In genetics, coverage is one of several measures of the depth or completeness of DNA sequencing, and is more specifically expressed in any of the following terms:
- Sequence coverage (or depth) is the number of unique reads that include a given nucleotide in the reconstructed sequence. Deep sequencing refers to the general concept of aiming for high number of unique reads of each region of a sequence.
- Physical coverage, the cumulative length of reads or read pairs expressed as a multiple of genome size.
- Genomic coverage, the percentage of all base pairs or loci of the genome covered by sequencing.

==Sequence coverage ==
=== Rationale ===
Even though the sequencing accuracy for each individual nucleotide is very high, the very large number of nucleotides in the genome means that if an individual genome is only sequenced once, there will be a significant number of sequencing errors. Furthermore, many positions in a genome contain rare single-nucleotide polymorphisms (SNPs).
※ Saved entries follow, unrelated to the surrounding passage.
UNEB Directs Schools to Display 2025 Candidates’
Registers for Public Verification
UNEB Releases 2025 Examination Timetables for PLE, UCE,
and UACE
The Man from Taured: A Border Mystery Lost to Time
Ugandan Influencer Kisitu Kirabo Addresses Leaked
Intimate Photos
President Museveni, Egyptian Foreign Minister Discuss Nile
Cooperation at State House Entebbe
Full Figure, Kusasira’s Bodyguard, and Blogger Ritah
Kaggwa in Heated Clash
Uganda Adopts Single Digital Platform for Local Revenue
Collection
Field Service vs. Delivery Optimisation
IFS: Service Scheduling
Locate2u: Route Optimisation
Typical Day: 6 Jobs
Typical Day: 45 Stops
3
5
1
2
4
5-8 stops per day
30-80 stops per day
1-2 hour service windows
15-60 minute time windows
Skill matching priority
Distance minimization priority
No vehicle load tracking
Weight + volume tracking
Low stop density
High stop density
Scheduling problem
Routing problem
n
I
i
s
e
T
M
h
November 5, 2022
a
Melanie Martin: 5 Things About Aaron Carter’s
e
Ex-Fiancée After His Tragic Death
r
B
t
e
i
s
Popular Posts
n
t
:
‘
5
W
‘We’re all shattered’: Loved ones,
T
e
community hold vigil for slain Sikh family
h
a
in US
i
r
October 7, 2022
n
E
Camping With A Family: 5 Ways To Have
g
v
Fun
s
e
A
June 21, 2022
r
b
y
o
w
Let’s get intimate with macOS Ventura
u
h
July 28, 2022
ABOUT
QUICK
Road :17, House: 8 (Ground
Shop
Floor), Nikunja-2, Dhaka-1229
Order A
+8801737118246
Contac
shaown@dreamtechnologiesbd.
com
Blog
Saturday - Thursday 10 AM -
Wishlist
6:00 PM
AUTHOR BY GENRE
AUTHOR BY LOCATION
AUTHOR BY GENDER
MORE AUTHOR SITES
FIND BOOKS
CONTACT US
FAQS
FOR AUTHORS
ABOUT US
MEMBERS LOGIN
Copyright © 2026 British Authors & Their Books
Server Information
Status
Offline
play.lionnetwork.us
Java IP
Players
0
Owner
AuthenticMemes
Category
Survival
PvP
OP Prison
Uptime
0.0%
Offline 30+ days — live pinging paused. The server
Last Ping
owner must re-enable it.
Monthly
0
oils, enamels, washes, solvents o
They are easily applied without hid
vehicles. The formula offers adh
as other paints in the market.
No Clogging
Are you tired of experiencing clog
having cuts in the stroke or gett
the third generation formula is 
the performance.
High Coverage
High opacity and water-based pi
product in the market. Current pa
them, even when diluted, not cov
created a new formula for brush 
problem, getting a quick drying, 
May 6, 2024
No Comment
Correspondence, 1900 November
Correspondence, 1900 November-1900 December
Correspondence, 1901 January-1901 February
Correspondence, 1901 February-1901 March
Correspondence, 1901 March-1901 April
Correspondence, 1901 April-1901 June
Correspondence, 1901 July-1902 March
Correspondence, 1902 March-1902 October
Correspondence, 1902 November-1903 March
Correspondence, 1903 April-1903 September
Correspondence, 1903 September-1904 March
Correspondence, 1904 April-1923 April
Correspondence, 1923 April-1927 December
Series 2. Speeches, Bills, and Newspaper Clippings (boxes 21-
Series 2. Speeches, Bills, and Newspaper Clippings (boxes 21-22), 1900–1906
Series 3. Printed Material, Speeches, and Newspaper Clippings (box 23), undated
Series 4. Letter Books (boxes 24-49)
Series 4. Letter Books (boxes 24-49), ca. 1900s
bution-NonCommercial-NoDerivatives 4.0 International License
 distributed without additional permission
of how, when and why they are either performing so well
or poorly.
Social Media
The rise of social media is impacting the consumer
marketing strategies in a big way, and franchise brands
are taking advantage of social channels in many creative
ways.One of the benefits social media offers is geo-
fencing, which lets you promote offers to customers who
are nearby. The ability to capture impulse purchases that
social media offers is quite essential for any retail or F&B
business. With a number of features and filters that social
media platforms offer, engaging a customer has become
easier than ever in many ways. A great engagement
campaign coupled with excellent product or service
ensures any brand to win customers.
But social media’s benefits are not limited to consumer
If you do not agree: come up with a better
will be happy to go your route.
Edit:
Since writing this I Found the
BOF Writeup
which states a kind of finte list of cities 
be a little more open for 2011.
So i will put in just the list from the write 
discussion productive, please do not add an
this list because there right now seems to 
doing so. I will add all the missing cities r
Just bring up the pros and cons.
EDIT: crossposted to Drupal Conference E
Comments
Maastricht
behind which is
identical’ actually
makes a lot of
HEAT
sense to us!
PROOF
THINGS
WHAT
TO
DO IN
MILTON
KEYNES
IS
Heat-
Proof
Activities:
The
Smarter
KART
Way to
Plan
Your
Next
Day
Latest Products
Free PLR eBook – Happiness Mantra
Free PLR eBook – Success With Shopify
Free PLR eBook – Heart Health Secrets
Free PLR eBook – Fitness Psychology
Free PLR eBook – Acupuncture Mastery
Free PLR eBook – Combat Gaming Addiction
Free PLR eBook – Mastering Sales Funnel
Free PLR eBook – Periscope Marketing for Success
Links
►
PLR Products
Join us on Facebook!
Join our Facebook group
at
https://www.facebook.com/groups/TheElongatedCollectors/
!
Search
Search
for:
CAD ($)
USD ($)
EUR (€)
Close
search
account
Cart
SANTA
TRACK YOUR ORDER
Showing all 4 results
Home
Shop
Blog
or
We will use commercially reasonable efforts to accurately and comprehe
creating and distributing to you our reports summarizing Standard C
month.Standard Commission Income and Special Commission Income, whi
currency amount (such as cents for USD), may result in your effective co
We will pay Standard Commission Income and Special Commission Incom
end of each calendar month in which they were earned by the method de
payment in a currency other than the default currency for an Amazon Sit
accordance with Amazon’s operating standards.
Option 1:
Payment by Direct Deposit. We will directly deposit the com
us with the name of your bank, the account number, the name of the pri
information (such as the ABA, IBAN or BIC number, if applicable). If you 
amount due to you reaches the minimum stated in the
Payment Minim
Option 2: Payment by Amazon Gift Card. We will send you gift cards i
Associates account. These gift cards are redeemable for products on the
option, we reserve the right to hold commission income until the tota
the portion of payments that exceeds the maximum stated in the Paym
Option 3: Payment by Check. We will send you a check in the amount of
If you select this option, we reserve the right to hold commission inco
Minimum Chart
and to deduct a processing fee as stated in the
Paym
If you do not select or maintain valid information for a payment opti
Hence to distinguish between sequencing errors and true SNPs, it is necessary to increase the sequencing accuracy even further by sequencing individual genomes a large number of times.

=== Ultra-deep sequencing ===
The term "ultra-deep" can sometimes also refer to higher coverage (>100-fold), which allows for detection of sequence variants in mixed populations. In the extreme, error-corrected sequencing approaches such as maximum-depth sequencing can make it so that coverage of a given region approaches the throughput of a sequencing machine, allowing coverages of >10^{8}.

=== Transcriptome sequencing ===
Deep sequencing of transcriptomes, also known as RNA-Seq, provides both the sequence and frequency of RNA molecules that are present at any particular time in a specific cell type, tissue or organ. Counting the number of mRNAs that are encoded by individual genes provides an indicator of protein-coding potential, a major contributor to phenotype. Improving methods for RNA sequencing is an active area of research both in terms of experimental and computational methods.

=== Calculation ===
The average coverage for a whole genome can be calculated from the length of the original genome (G), the number of reads (N), and the average read length (L) as $N\times L/G$. For example, a hypothetical genome with 2,000 base pairs reconstructed from 8 reads with an average length of 500 nucleotides will have 2× redundancy. This parameter also enables one to estimate other quantities, such as the percentage of the genome covered by reads (sometimes also called breadth of coverage). A high coverage in shotgun sequencing is desired because it can overcome errors in base calling and assembly. The subject of DNA sequencing theory addresses the relationships of such quantities.

== Physical coverage ==
Sometimes a distinction is made between sequence coverage and physical coverage. Where sequence coverage is the average number of times a base is read, physical coverage is the average number of times a base is read or spanned by mate paired reads.

==Genomic coverage==
In terms of genomic coverage and accuracy, whole genome sequencing can broadly be classified into either of the following:
- A draft sequence, covering approximately 90% of the genome at approximately 99.9% accuracy
- A finished sequence, covering more than 95% of the genome at approximately 99.99% accuracy
Producing a truly high-quality finished sequence by this definition is very expensive. Thus, most human "whole genome sequencing" results are draft sequences (sometimes above and sometimes below the accuracy defined above).